== EXCERPT ==

Re: wildcard and span queries

Paul Elschot
Erick,

On Friday 06 October 2006 22:01, Erick Erickson wrote:

> Paul:
>
> Splendid! Now if I just understood a single thing about the SrndQuery family
> <G>.
>
> I followed your link, and took a look at the text file. That should give me
> enough to get started.
>
> But if you wanted to e-mail me any sample code or long explanations of what
> this all does, I would forever be your lackey <G>....

Correcting any bug in the surround source code would do...

> I should also fairly easily be able to run a few of these against the
> partial index I already have to get some sense of now it'll all work out in
> my problem space. I suspect that the actual number of distinct terms won't
> grow too much after the first 4,000 books, so it'll probably be pretty safe
> to get this running in the "worst case", find out if/where things blow up,
> and put in some safeguards. Or perhaps discover that it's completely and
> entirely perfect <G>.

Have a look at the surround test code, and then try and use the surround
parser as a replacement for the standard query parser.
That should be doable, and it will at least allow you to get some
(nested) proximity queries running against your own data.
The next step is to replace the parser with your own, assuming you
have one already.

I never got round to writing javadocs for it, and I realize that is
an obstacle. The problem is that writing good javadocs takes me
about as much time as writing the code in the first place.

There is a safeguard in the surround code, it's built into the
BasicQueryFactory class. It is used at the bottom
of the surround code to generate no more than a maximum
of Lucene TermQuery's and SpanTermQuery's.
The top of the surround code is its parser.

Regards,
Paul Elschot

 

> Thanks again
> Erick
>
> On 10/6/06, Paul Elschot <[hidden email]> wrote:
> >
> > On Friday 06 October 2006 14:37, Erick Erickson wrote:
> > ...
> > > Fortunately, the PM agrees that it's silly to think about span queries
> > > involving OR or NOT for this app. So I'm left with something like Jo*n
> > AND
> > > sm*th AND jon?es WITHIN 6.
> >
> > OR works much the same as term expansion for wildcards.
> >
> > > The only approach that's occurred to me is to create a filter on for the
> > > terms, giving me a subset of my docs that have any terms satisfying the
> > > above. For each doc in the filter, get creative with TermPositionVector
> > for
> > > determining whether the document matches. It seems that this would
> > involve
> > > creating a list of all positions in each doc in my filter that match
> > jo*n,
> > > another for sm*th, and another for jon?es and seeing if the distance
> > > (however I define that) between any triple of terms (one from each list)
> > is
> > > less than 6.
> >
> > > My gut feel is that this explodes time-wise based upon the number of
> > terms
> > > that match. In this particular application, we are indexing 20K books.

===

AIM OF THE TASK –
According to the thread, which class has the safeguard in the surround code built into it? Rely only on the thread above.

== RAW DATA ==

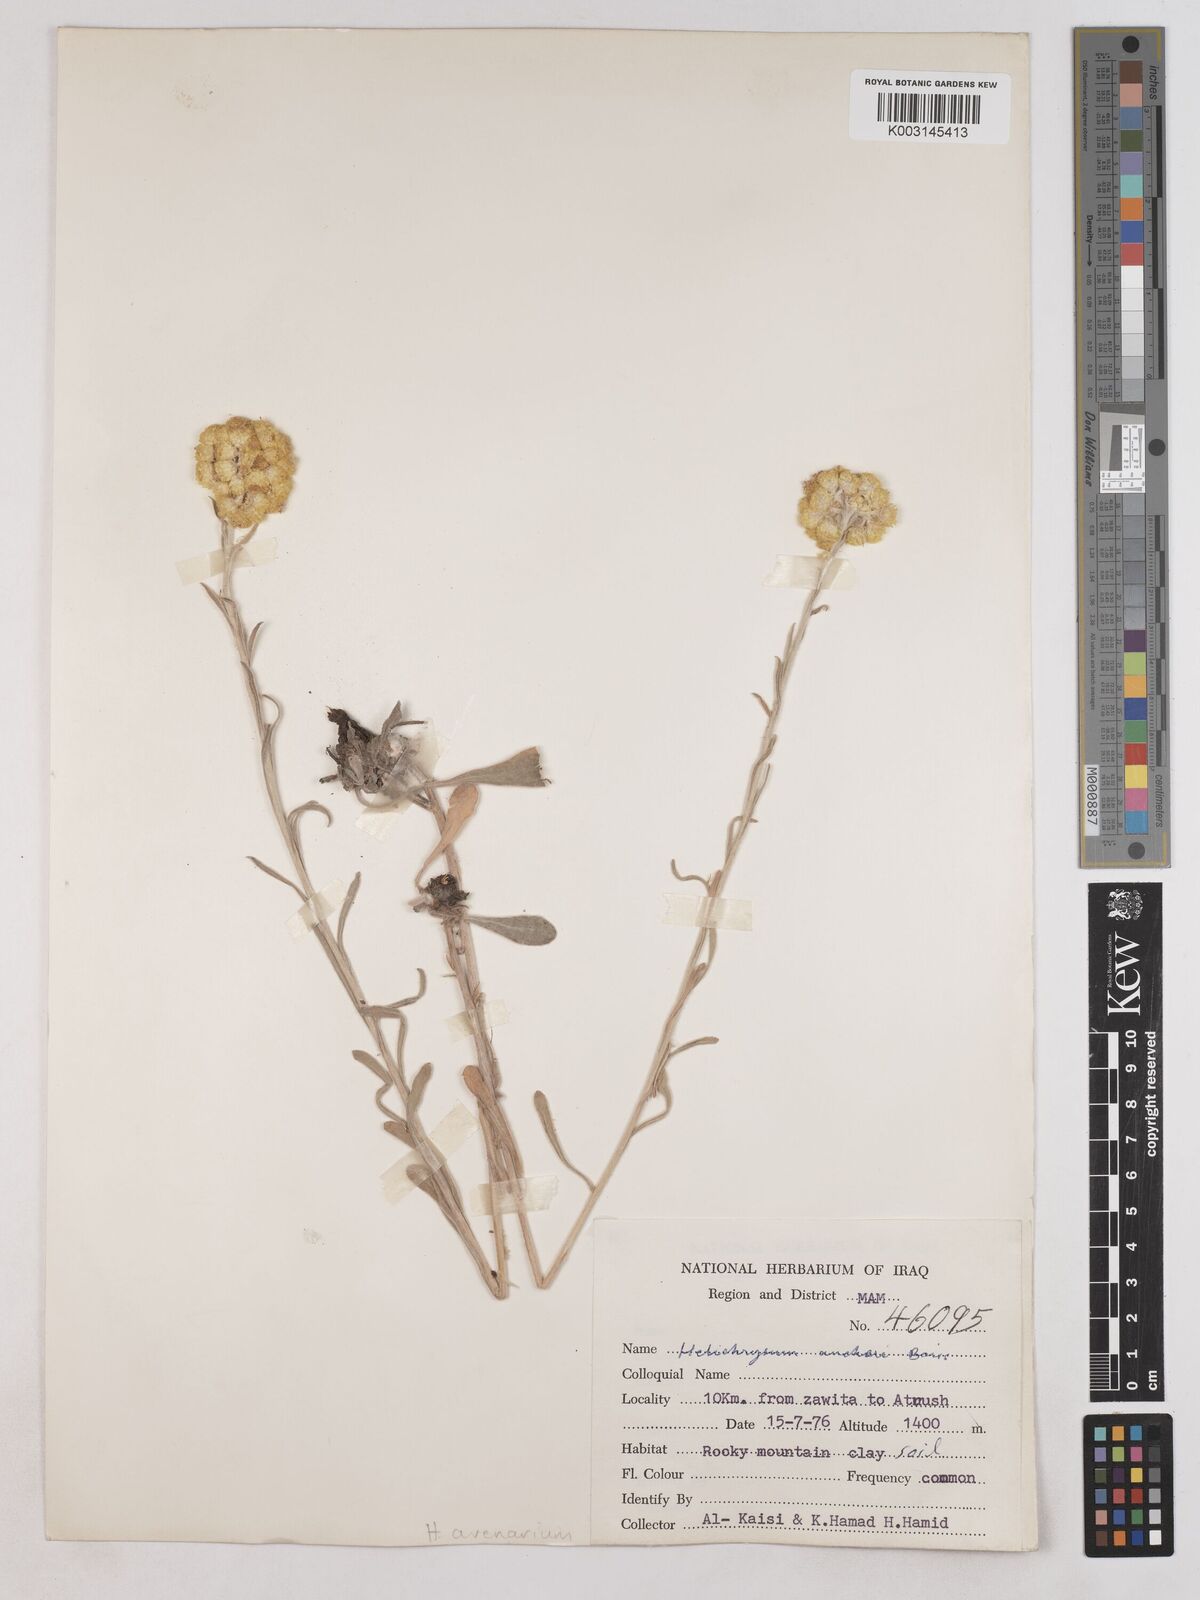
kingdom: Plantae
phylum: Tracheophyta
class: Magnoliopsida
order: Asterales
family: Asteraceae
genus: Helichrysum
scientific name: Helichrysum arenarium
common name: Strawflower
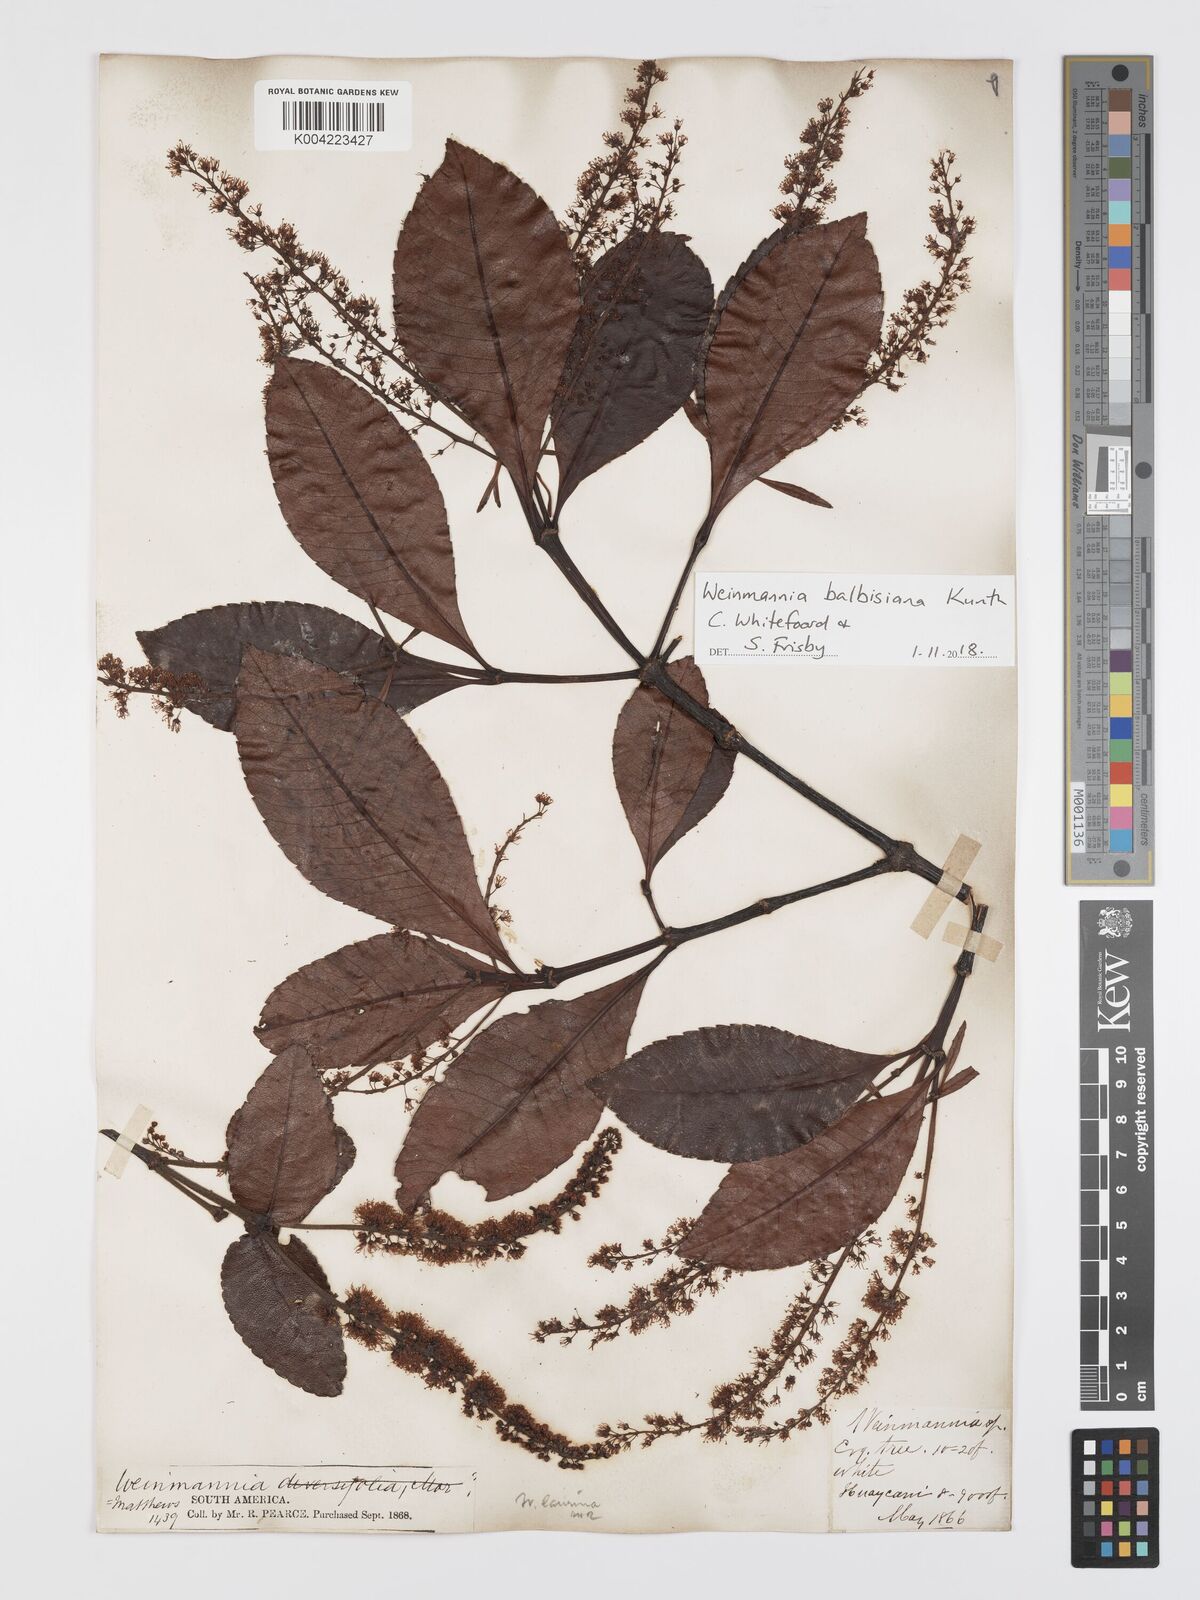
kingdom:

===
== RAW DATA ==

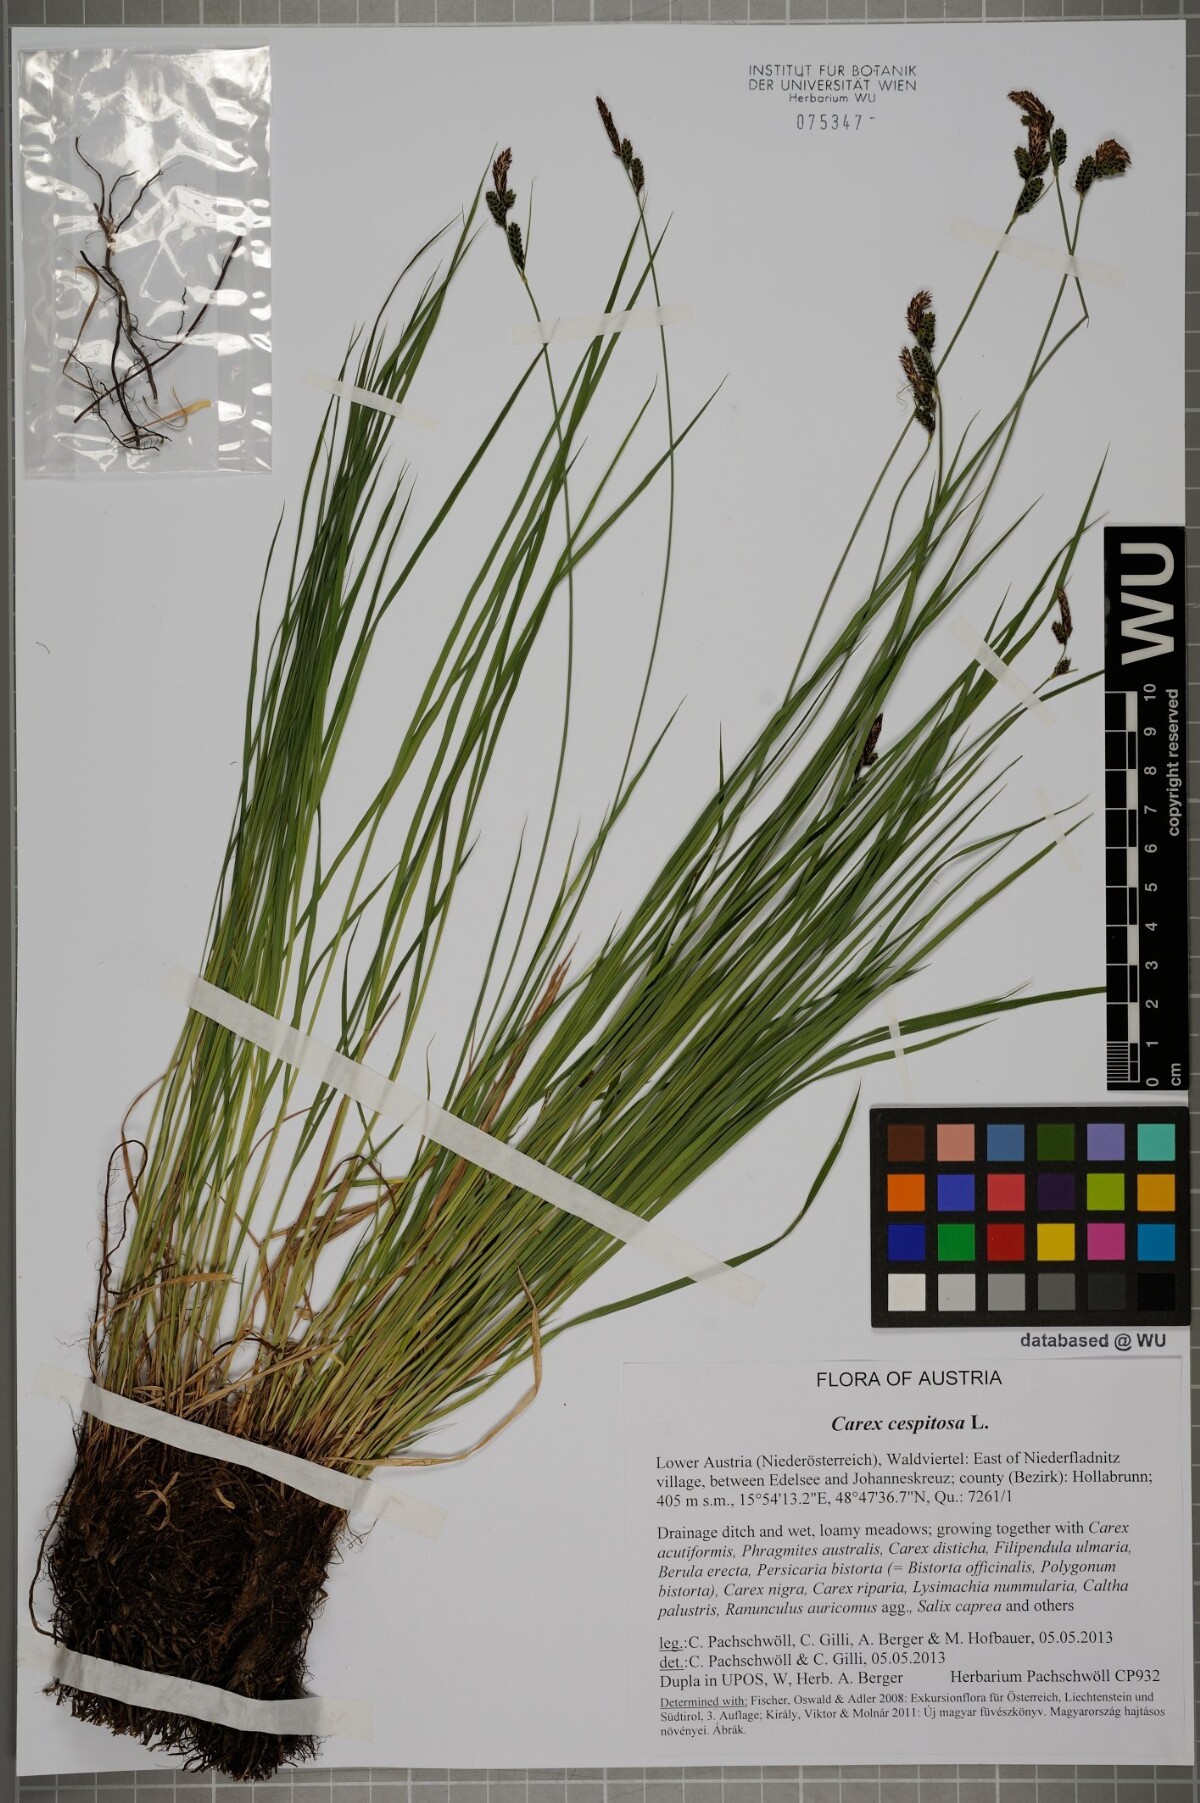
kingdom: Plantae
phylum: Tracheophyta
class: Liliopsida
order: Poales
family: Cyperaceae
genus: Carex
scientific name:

===

CORRECT RESULT –
The BasicQueryFactory class.